Con le somministrazioni del veleno per topi a Giulia Tramontano, incinta al settimo mese, Alessandro Impagnatiello voleva procurarle un aborto ma non ucciderla da mesi. È la conclusione a cui sono giunti i giudici della Corte d’assise d’appello di Milano analizzando gli atti e il ricorso della difesa del 32enne per escludere l’aggravante delle premeditazione, riformando parzialmente la sentenza di primo grado pur confermando la condanna all’ergastolo.

Le motivazioni dettagliate della sentenza si conosceranno entro il 15 settembre 2025, ma dal dispositivo emerge che i giudici di secondo grado hanno ribaltato la prima sentenza secondo cui l’ex barman avrebbe iniziato a coltivare l’idea di commettere l’omicidio, poi avvenuto il 27 maggio 2023, già il 12 dicembre 2022 appena scoperta la gravidanza della compagna 29enne. Un «proposito criminoso» nato con le «prime navigazioni esplorative sul web» alla ricerca del topicida da acquistare e che «non ha più abbandonato» per «quasi 6 mesi» quando «è passato alle vie di fatto».

Secondo la prima sentenza aveva «escogitato stratagemmi per narcotizzarla, acquistando a marzo la bottiglia di cloroformio ed informandosi a maggio su altre possibili sedativi» e lo ha fatto con «cautela e prudenza, in modo subdolo e nascosto» come l’acquisto avvenuto «sotto falso nome» fino «alla ricerca sul web di come procurarsi del valium senza ricetta» nella consapevolezza che Tramontano, in stato di gravidanza, veniva sottoposta agli esami di routine. La sentenza aveva ritenuto «irrilevante» che le concentrazioni di veleno trovate fossero troppo lievi per provocare «la morte».

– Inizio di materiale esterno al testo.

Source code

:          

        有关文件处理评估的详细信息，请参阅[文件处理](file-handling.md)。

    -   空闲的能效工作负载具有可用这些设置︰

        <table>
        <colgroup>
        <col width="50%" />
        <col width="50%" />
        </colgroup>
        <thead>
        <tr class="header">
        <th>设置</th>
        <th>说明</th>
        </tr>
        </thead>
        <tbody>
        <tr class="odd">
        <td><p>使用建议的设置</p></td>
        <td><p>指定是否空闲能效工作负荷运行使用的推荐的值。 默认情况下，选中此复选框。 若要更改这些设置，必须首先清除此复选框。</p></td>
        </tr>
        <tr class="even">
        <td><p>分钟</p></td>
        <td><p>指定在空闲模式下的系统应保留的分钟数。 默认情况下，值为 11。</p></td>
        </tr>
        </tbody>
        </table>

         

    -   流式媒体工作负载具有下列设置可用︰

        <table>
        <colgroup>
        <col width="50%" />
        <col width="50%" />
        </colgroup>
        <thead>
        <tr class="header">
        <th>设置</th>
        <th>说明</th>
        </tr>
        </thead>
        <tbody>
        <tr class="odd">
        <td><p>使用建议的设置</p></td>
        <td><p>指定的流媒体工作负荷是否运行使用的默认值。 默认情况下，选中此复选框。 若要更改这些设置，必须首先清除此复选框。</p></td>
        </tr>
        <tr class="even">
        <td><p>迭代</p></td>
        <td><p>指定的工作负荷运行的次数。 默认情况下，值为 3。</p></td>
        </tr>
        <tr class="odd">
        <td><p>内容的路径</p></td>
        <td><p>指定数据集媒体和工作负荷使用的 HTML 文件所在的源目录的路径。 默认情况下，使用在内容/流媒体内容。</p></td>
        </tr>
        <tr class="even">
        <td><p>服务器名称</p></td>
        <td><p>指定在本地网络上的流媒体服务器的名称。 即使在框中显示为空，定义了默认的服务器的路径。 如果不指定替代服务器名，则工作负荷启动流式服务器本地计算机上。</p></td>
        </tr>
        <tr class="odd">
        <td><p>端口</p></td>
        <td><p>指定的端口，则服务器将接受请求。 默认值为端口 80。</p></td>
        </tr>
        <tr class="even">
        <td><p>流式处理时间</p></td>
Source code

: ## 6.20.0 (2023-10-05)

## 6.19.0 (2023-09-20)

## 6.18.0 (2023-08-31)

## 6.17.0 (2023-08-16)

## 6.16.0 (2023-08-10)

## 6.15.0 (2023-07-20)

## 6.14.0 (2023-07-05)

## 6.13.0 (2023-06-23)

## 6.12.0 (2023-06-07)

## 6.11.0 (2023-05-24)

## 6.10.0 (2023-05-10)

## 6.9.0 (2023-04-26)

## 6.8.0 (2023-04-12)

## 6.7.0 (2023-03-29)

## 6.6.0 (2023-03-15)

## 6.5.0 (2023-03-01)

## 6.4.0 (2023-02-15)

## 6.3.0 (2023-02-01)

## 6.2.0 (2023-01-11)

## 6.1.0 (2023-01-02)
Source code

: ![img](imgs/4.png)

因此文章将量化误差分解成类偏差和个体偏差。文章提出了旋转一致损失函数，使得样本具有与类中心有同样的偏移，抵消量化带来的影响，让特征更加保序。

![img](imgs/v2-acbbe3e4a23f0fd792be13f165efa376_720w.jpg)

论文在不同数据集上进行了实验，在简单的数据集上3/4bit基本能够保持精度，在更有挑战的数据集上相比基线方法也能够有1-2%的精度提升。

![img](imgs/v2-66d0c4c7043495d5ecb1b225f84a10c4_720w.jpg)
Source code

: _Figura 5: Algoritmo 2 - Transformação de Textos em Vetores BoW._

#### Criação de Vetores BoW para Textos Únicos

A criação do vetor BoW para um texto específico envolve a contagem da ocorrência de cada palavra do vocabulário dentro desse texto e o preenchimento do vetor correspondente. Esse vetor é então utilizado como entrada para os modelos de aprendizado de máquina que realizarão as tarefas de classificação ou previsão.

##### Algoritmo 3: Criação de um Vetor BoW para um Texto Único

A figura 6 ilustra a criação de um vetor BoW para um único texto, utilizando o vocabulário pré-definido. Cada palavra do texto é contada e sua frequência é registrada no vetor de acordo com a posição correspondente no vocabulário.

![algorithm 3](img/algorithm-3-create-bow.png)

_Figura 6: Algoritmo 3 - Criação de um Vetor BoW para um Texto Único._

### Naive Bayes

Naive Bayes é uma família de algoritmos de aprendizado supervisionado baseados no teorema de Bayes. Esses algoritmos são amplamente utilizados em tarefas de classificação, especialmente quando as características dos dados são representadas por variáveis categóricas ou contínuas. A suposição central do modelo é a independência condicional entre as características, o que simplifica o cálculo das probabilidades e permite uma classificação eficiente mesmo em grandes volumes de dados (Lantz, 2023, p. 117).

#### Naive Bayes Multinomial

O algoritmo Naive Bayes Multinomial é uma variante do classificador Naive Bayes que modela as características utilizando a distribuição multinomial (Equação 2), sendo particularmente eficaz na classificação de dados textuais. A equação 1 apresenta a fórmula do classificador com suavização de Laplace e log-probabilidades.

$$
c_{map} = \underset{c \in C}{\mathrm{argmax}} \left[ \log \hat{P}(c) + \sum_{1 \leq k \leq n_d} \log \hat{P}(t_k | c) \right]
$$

L’avvocata Giulia Geradini ha invece contestato questa impostazione. Per lei proprio le 15 ricerche effettuate sul web in 6 mesi con le stringhe «veleno per topi» associata alla parola «gravidanza» o «aborto» dimostrano come non intendesse uccidere la donna sin dall’inizio, ma sbarazzarsi del figlio che non voleva. «Io sono soddisfatta per quanto riguarda la premeditazione che è caduta. Credo fortemente anche che non ci fossero gli estremi per l’aggravante della crudeltà. Adesso leggeremo le motivazioni e vedremo, anche per capire su cosa si fonda la mancata concessione delle attenuanti generiche. Il termine per il deposito della motivazione è il 15 settembre, valuteremo in quella sede come procedere», commenta la legale dopo la lettura della sentenza.

«Sembra che ci sia un’ordinanza separata, cercheremo di capire meglio cosa abbiano deciso su quel punto, pensavo si sarebbero espressi subito», ha aggiunto la legale in merito alla richiesta di giustizia riparativa. I giudici infatti prenderanno una decisione «separata» sull’istanza della difesa di accedere al programma. «Alessandro non ha detto nulla. Mi ha ringraziato per il mio lavoro», ha concluso l’avvocata. 

«Vergogna. La chiamano legge ma si legge disgusto», scrive sui social Chiara Tramontano, sorella di Giulia, dopo il verdetto d’appello. La sorella della 29enne aggiunge: «L’ha avvelenata per sei mesi. Ha cercato su internet: “quanto veleno serve per uccidere una donna” poi l’ha uccisa. Per lo Stato, supremo legislatore, non è premeditazione. Vergogna a una legge che chiude gli occhi davanti alla verità e uccide due volte. E smettetela di portare gli assassini ai banchi. Sono assassini. Vanno in cella. Nessuno li vuole liberi, inquinano».